Sejak Dua Puluh Satu Hari yang Lalu



                Sejak dua puluh satu hari yang lalu. Ada yang berubah dalam hidupku, bukan jarum detik yang bergerak lebih lamban, bukan pula hari yang berganti terlalu cepat. Sejak dua puluh satu hari yang lalu, telah kukembalikan senyum yang pernah kau pinjamkan, kukembalikan hangatnya pelukan, tetapi maaf— saat itu pelukanmusudah tak hangat lagi. Kukembalikan kenangan yang sempat kau titipkan. Sejenak. Tidak lama-lama. Maka aku harus segera mengembalikan semuanya, termasuk sepotong saputangan berwarna biru yang sempat kau titipkan.

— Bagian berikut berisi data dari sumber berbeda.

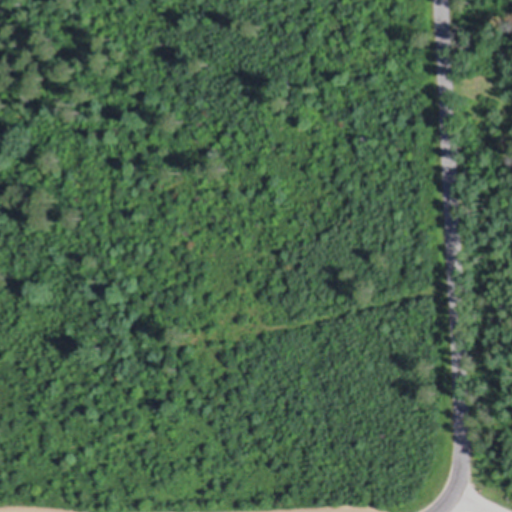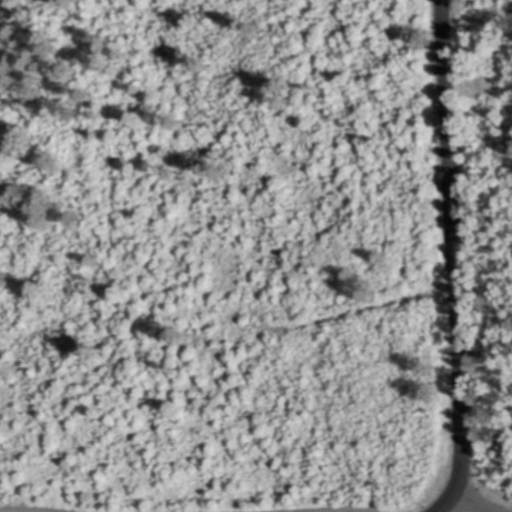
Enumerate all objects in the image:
road: (454, 258)
road: (480, 502)
road: (179, 510)
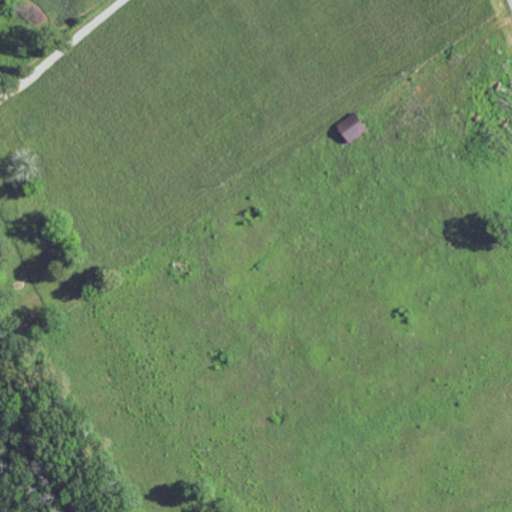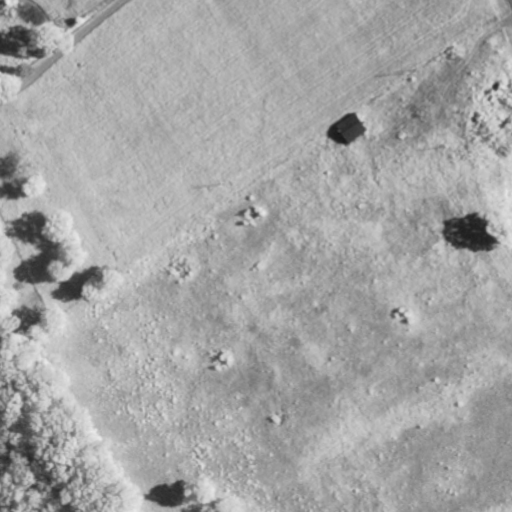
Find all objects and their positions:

Sejak dua puluh satu hari yang lalu, stasiun tak lagi menarik bagiku. Bangku karatan tempat aku dan kamu duduk tak lagi terasa nyaman, lengkingan peluit tak lagi menyebalkan. Padahal, waktu itu aku seringkali kesal dibuatnya karena peluit itu memaksaku meninggalkanmu sendirian. Oh tidak, maksudku berdua dengan kesetiaan.

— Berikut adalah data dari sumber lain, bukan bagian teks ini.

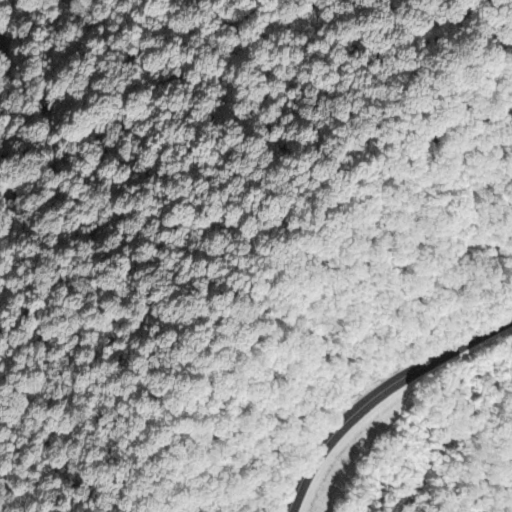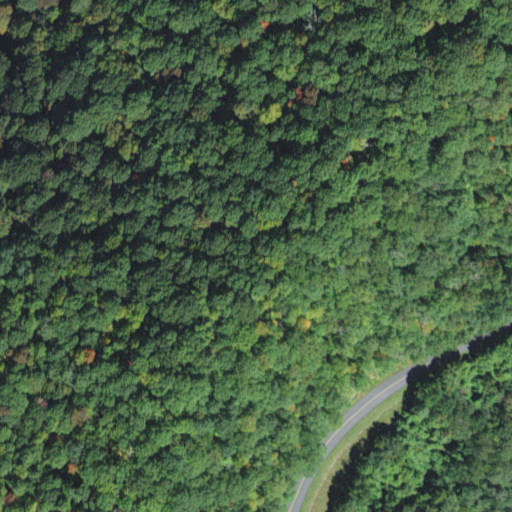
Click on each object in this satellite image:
road: (482, 35)
road: (381, 392)
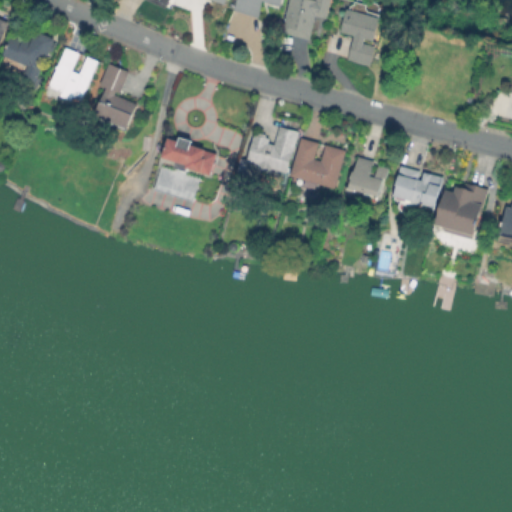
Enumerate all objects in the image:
building: (221, 0)
building: (159, 3)
building: (250, 5)
building: (302, 16)
building: (302, 16)
building: (1, 23)
building: (2, 25)
building: (359, 34)
building: (360, 35)
building: (28, 53)
building: (30, 54)
building: (71, 74)
building: (73, 76)
road: (276, 84)
building: (511, 92)
building: (113, 96)
building: (114, 97)
building: (271, 150)
building: (270, 151)
building: (186, 154)
building: (186, 157)
building: (315, 162)
building: (316, 165)
building: (366, 176)
building: (365, 179)
building: (415, 186)
building: (415, 187)
building: (459, 209)
building: (459, 211)
building: (506, 220)
building: (506, 223)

Jalur pulang yang kita tempuh berbeda. Aku menghela napas ketika menjauh meninggalkan stasiun, berharap masih ada esok, masih ada senyum yang selalu menungguku selepas pulang kerja. Tapi percayalah, sejak dua puluh satu hari yang lalu, aku membujuk hatiku untuk berhenti mengharapkan senyuman itu lagi. Sayangnya hatiku terlalu bebal, terlalu sulit bagiku untuk merelakanmu yang datang dan pergi tanpa permisi, meninggalkan sepotong saputangan bersama kenangan.